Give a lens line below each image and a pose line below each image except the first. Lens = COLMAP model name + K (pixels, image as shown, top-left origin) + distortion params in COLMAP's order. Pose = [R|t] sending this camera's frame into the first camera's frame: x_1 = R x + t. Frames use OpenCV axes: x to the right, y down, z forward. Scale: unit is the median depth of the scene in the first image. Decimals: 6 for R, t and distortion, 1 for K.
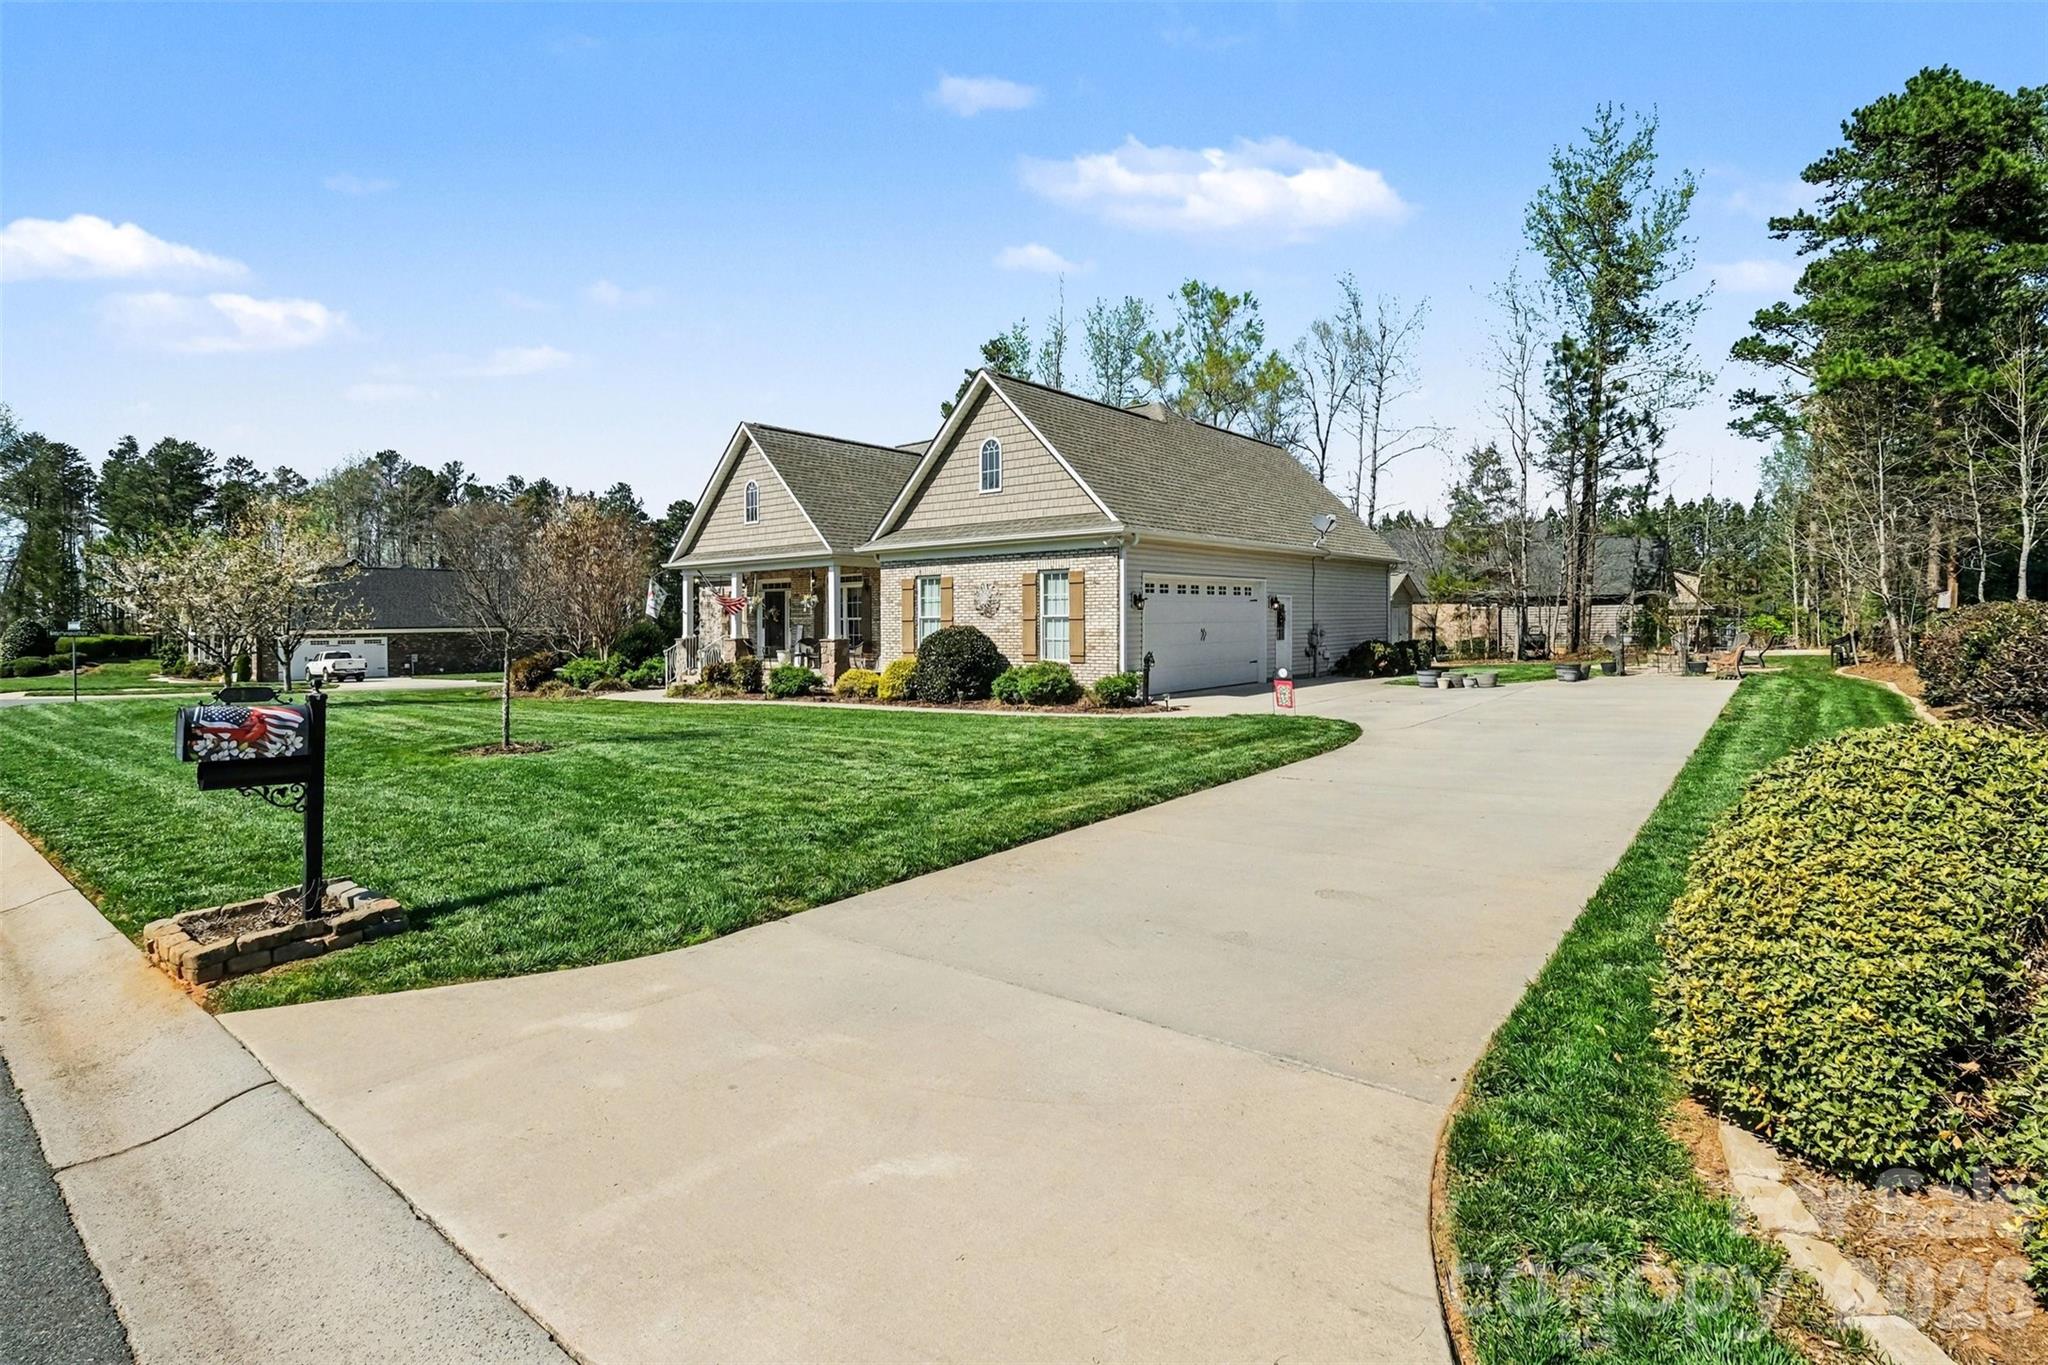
lens RADIAL K [[969.2, 0, 1034.7], [0, 969.2, 654.9], [0, 0, 1]] dist [0.008346, 0.002099]
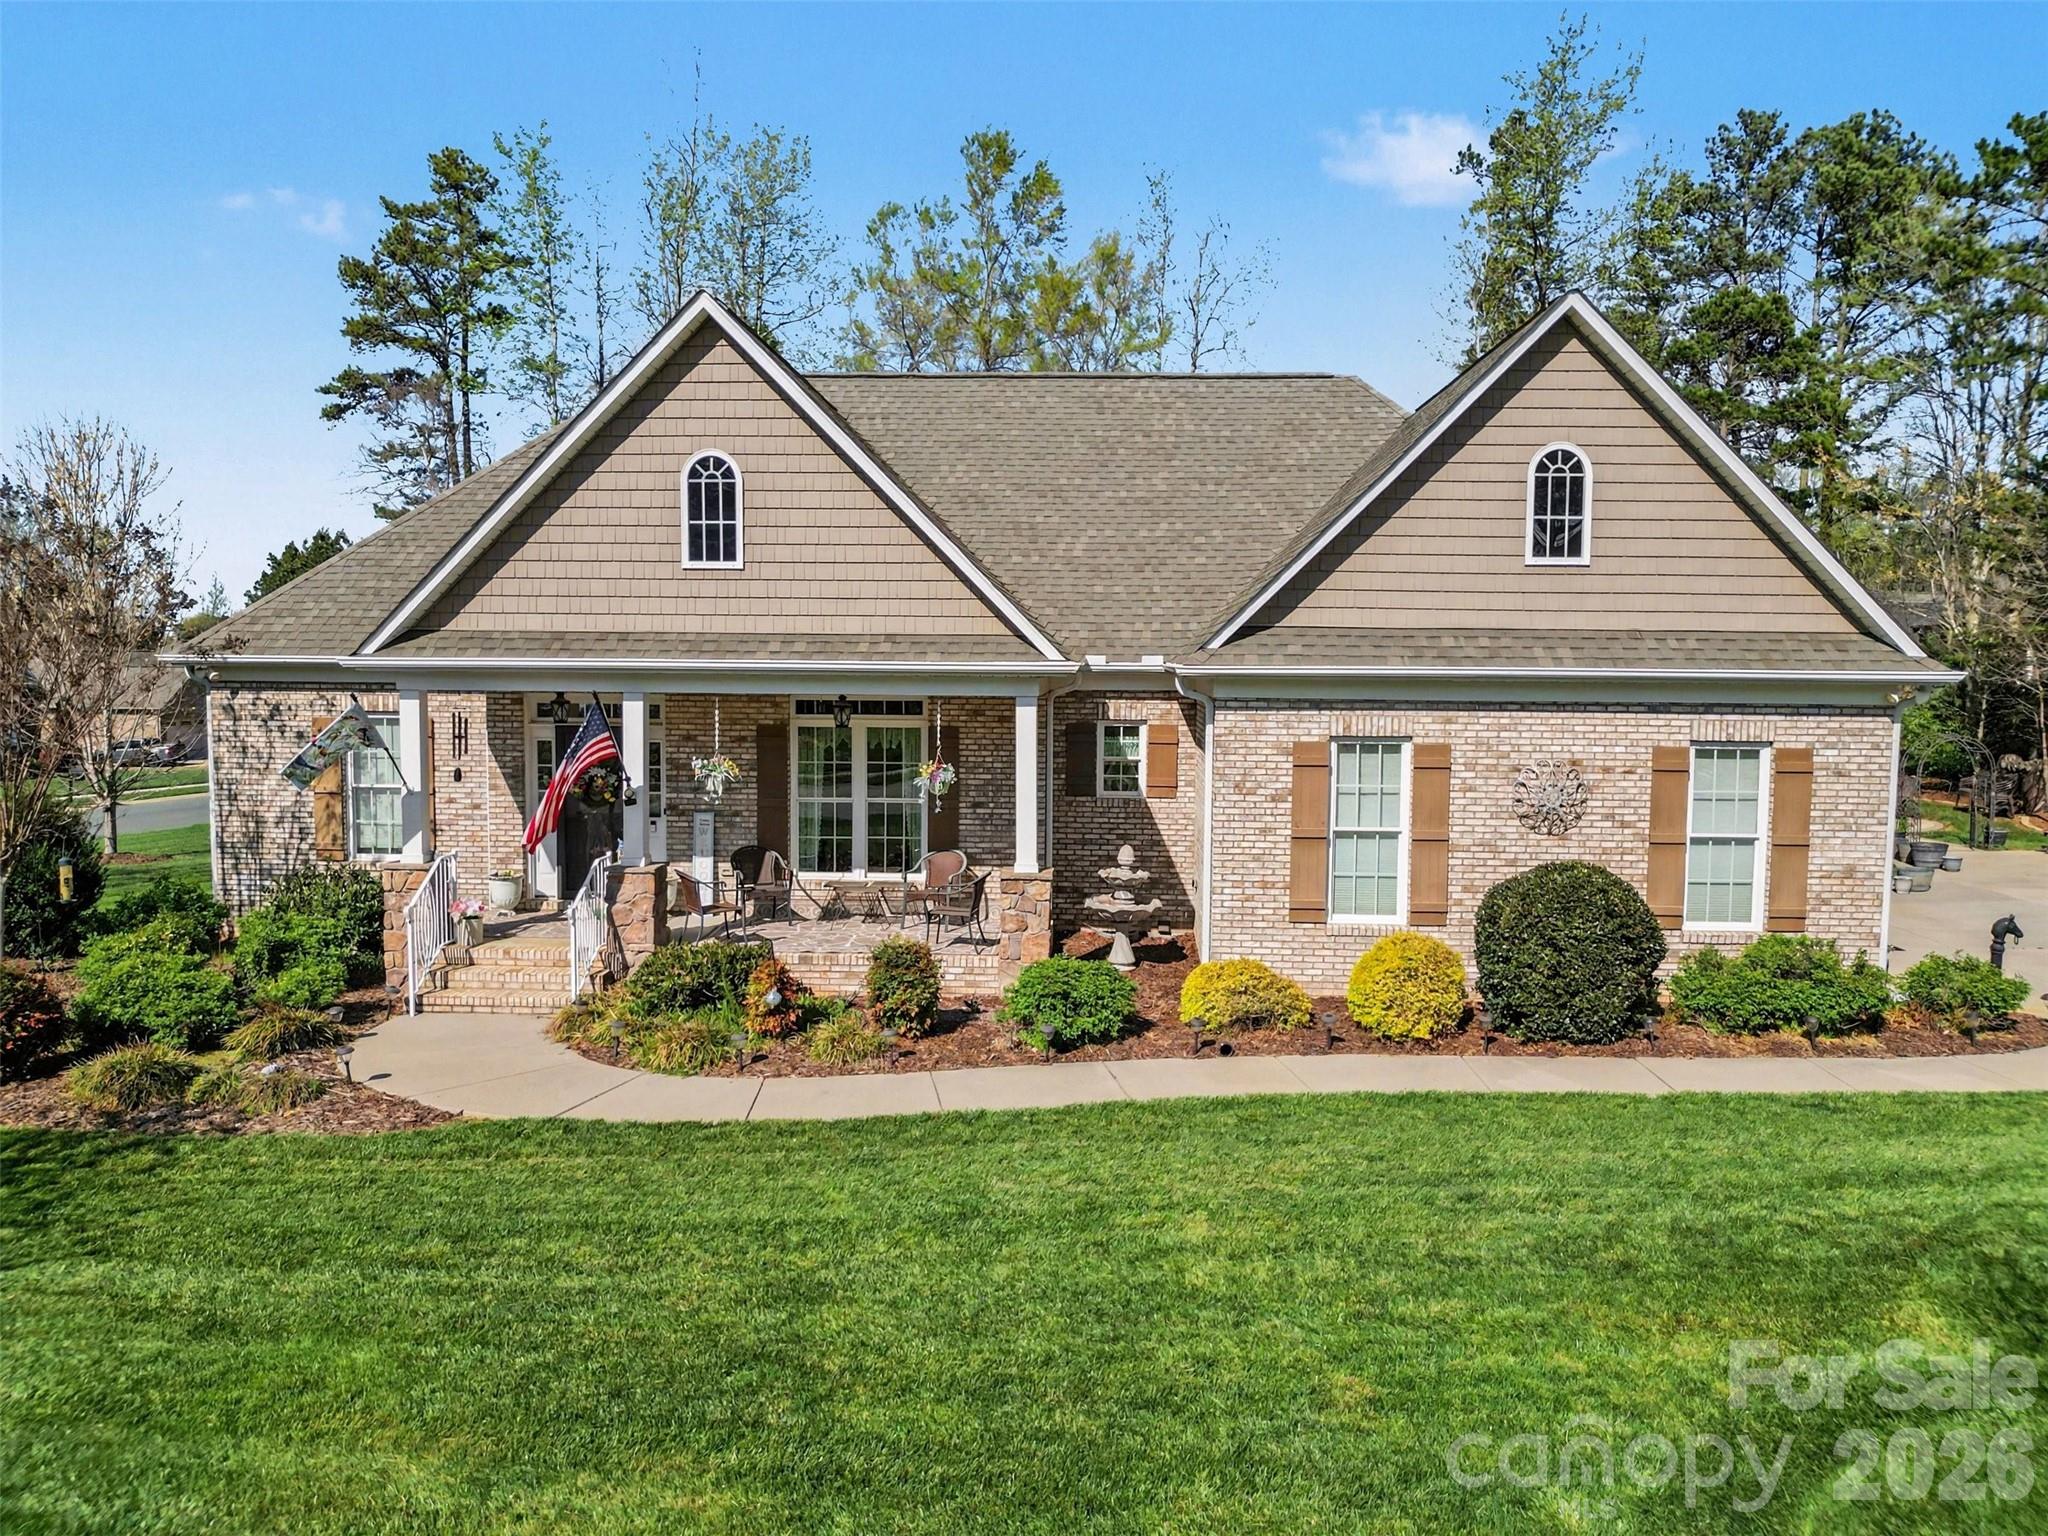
lens RADIAL K [[1439.7, 0, 1034.8], [0, 1439.7, 775.0], [0, 0, 1]] dist [0.011259, -0.005587]
pose [[0.818237, -0.031997, 0.573989, -0.376353], [0.001691, 0.998580, 0.053254, -0.060228], [-0.574878, -0.042604, 0.817129, 0.333224]]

## WORK ITEM
Every line above goes into your copy exactly; no images go in.

## EXERCISE OUTPUT
Give a lens line below each image and a pose line below each image except the first. Lens = COLMAP model name + K (pixels, image as shown, top-left origin) + distortion params in COLMAP's order. Pose = [R|t] sending this camera's frame into the first camera's frame: x_1 = R x + t. Frames use OpenCV axes: x to the right, y down, z forward. Scale: unit is the median depth of the scene in the first image. Decimals: 6 for R, t and distortion, 1 for K.
lens RADIAL K [[969.2, 0, 1034.7], [0, 969.2, 654.9], [0, 0, 1]] dist [0.008346, 0.002099]
lens RADIAL K [[1439.7, 0, 1034.8], [0, 1439.7, 775.0], [0, 0, 1]] dist [0.011259, -0.005587]
pose [[0.818237, -0.031997, 0.573989, -0.376353], [0.001691, 0.998580, 0.053254, -0.060228], [-0.574878, -0.042604, 0.817129, 0.333224]]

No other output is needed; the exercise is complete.